I voted tactically last July to unseat a Tory who supported Truss but at the same time I was confident I was voting for the best candidate, a Lib Dem with long experience in local government who continues to work hard in Westminster for our constituency. Labour hadn’t won this prosperous seat since 1946 and didn’t put up a strong candidate.
Rousseau famously wrote:
Man was born free, and everywhere he is in chains. The English people believes itself to be free; it is gravely mistaken; it is free only during the election of Members of Parliament; as soon as the Members are elected, the people is enslaved; it is nothing.
I think that’s what many people think at the moment - not really knowing what Labour stands for after some early decisions that have left people concerned, decisions which seem far removed from the ethos of my heroes, Attlee, Bevan and Tony Benn - but I accept that government now is at the mercy of the Treasury and financial markets and needs to be prudent.
What I would really like to see longer-term is an end to the dominance of the two major political parties so that we have more cross-party collaboration. That is when Parliament is at it’s best, when MPs are working together, not opposing for the sake of it.

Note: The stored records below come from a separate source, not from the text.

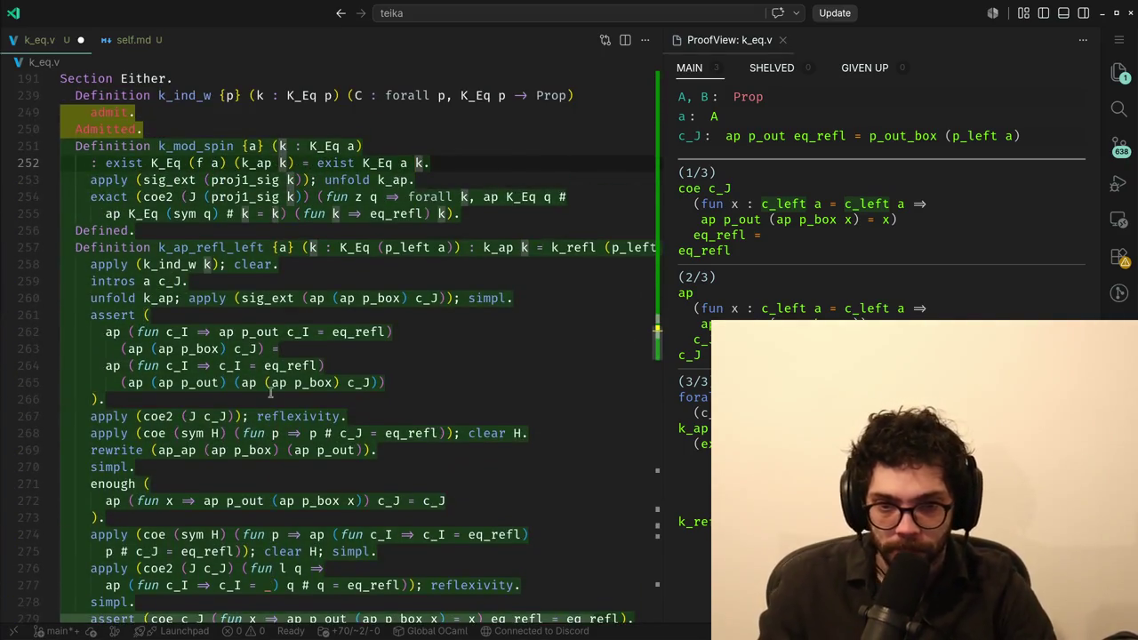
key("Page_Down")
key("Up")
key("Up")
key("Up")
Step the proof back and forth around line 260 to compare goals before and after it
key("alt+Down")
key("alt+Down")
key("alt+Down")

I would like an end to FPTP and implementation of the Alternative Vote system that we rejected in 2011. LibDems are most people’s second favourite party so they would win more seats. Reform is the least popular of all the parties. Other than with Reform voters, they are the very last choice for everybody else, so they would not do well under AV - unless they could secure more than 50% of the votes for a seat in the first place which even Farage couldn’t manage in Clacton. I believe the only party leader to win their seat in 2024 with more than 50% was Ed Davey.
As well as more cross-party collaboration, I would like to see more true Independents (who aren’t simply working as such after losing a party whip). I would also like to see the end of whipping so that MPs can vote for what is best for their constituents not what the Party wants.
I too see that the other thread has been taken down. I was going to post this link to a paper published in March 2024 (so before the election) by Professor Matt Goodwin for the Legatum Institute: Who’s Voting Reform? so I’ll pop it here if anyone interested:
li.com/wp-content/uploads/2024/03/WHOS-VOTING-REFORM-25.03.24.pdf
I gives a very clear analysis of who is voting Reform and why - better than taking a Vox pop on what is a very small platform which only served to stir up the usual, and by now very tired, sniping.